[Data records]
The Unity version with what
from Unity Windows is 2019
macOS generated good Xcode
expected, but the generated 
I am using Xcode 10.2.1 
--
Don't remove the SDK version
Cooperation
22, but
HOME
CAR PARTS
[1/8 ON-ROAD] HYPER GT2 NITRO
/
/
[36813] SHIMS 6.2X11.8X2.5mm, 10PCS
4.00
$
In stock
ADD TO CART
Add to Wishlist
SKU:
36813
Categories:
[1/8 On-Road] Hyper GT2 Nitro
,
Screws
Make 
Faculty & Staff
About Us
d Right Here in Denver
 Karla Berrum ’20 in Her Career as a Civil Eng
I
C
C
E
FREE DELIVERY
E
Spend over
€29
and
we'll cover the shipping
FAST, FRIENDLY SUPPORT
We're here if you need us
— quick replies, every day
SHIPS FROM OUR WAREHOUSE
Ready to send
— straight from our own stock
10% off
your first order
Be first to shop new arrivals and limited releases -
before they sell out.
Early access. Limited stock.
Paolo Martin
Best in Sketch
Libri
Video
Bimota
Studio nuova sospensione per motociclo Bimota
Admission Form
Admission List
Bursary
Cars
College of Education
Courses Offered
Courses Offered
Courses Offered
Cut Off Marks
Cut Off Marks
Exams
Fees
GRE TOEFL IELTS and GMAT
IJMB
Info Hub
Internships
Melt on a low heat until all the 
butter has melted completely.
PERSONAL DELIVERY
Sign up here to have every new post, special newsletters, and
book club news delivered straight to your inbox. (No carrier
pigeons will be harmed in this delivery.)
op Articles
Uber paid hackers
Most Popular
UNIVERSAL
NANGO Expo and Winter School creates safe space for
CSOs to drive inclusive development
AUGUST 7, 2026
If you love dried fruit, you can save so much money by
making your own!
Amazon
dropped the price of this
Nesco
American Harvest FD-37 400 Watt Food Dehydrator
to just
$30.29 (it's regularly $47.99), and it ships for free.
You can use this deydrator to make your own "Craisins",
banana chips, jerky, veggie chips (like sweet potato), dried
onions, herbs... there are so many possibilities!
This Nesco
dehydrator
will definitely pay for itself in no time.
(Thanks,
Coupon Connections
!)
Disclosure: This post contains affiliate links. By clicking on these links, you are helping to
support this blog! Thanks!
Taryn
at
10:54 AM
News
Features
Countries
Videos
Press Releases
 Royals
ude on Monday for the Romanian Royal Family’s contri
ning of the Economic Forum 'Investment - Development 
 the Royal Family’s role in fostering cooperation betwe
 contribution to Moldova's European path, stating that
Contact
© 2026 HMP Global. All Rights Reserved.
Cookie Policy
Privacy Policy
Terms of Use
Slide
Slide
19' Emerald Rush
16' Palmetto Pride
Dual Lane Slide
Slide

Problem to work on
Match on "stock": copy every line in the records that has it.

Solution below
In stock
— straight from our own stock
Early access. Limited stock.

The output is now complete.